Salute to Nigerian women

international-womens-day

The International Women’s Day (IWD) is celebrated March 8 every year. The Day was officially adopted by the United Nations (UN) in 1975. It affords the world an opportunity to celebrate women and weigh their successes or otherwise in education, economy, culture, politics and so on.

This year, the theme was ‘DigitALL: Innovation and technology for gender equality’. This was in consideration of the fact that almost everything now goes through a digital process in the world. According to the United Nations (UN), 37 per cent of women do not use the internet. It says though women account for nearly half of the world’s population, 259 million fewer women have access to the internet than men.

“If women are unable to access the Internet and do not feel safe online, they are unable to develop the necessary digital skills to engage in digital spaces, which diminishes their opportunities to pursue careers in science, technology, engineering, and mathematics (STEM) related fields. By 2050, 75 per cent of jobs will be related to STEM areas. Yet today, women hold just 22 per cent of the positions in artificial intelligence, to name just one,” the UN added.

For Nigeria, the situation is not totally bad. A woman, Funke Opeke, is the Founder and Chief Executive Officer (CEO) of MainOne, a telecom service provider based in Lagos. Another woman, Kofo Akinkugbe, is the Founder and CEO of SecureID, a smart card manufacturing company. Ms Aisha Mumuni is the Chief Digital Officer, MTN Nigeria. There are more women doing well in their digitally chosen career in Nigeria. Besides, in 2018, five girls from Regina Pacis Girls Secondary School in Onitsha, Anambra State, won the technovation contest in the United States. They beat contestants from such countries as the US, Spain, Mexico, China, Turkey, Egypt, and Uzbekistan.

In other areas of life, some of our women have excelled. Today, the seventh Director-General of the World Trade Organisation (WTO) is our own Dr. Ngozi Okonjo-Iweala. A former Nigeria’s Finance and Foreign Affairs Minister, Okonjo-Iweala happens to be the first African and first Nigerian woman to have ever attained that position. Also, Nigeria is blessed with the globally acclaimed writer, Chimamanda Ngozi Adichie, and many others who are doing wonderfully well in their professions. Elsewhere, women now lead countries and run big corporations.

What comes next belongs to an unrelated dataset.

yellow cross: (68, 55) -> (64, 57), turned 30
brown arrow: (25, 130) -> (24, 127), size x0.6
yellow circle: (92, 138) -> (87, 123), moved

Nevertheless, it is not all a rosy story. Women are still discriminated against today even from childhood. Some of them are denied access to education as they end up as hawkers. More than half of the millions of out-of-school children in Nigeria are girls. According to the United Nations Children’s Fund (UNICEF), over 1.3 million Nigerian girls drop out of school before they reach the last year of lower secondary school every year. Worldwide, about one in four girls aged 15 to 19 years is either unemployed or out of school compared to one in 10 boys of the same age. According to the World Health Organisation (WHO), 12 million girls are married before age 18 each year. WHO also estimates that one in five girls has experienced sexual violence globally. And 30 per cent of women have experienced sexual or physical violence in their lifetime worldwide. WHO further noted that women and girls in many parts of the world are at risks of unintended pregnancies, sexually transmitted infections including HIV and cervical cancer, malnutrition, depression, and respiratory infections.

Besides, women still lag behind in politics, especially in Nigeria. In the recently held presidential and National Assembly elections, a few women made it to the National Assembly. In the governorship election coming up March 18, only two women are candidates in the election. The affirmative action of having 35 per cent of women in political appointments has not been met. The incoming administration can help to bridge this gap in Nigeria. It should also help to bridge the gap in education, jobs, economy and some others between men and women in Nigeria. There is need for empowerment of women in these areas.

Government must dismantle all the obstacles that prevent women from achieving their potential. Some of them include cultural practices like early or forced marriages, female genital mutilation, denial of education and the right of women to inheritance. The United Nations estimated that at least 60 per cent of countries still discriminate against girls’ right of inheritance. The National Assembly should enact laws that will grant women equal opportunities with men.

We congratulate Nigerian women on the occasion of the IWD. It is our hope that they should begin to assert themselves, especially in politics. They have to be more vocal and not wait to be invited to take up political positions. They should stop seeing themselves as objects to be pitied. The bottom line is education. Education liberates the mind and can catapult women to enviable positions in the world. It is time the world walked the talk on the 1995 Beijing Declaration, a comprehensive agenda for advancing the rights of women and girls.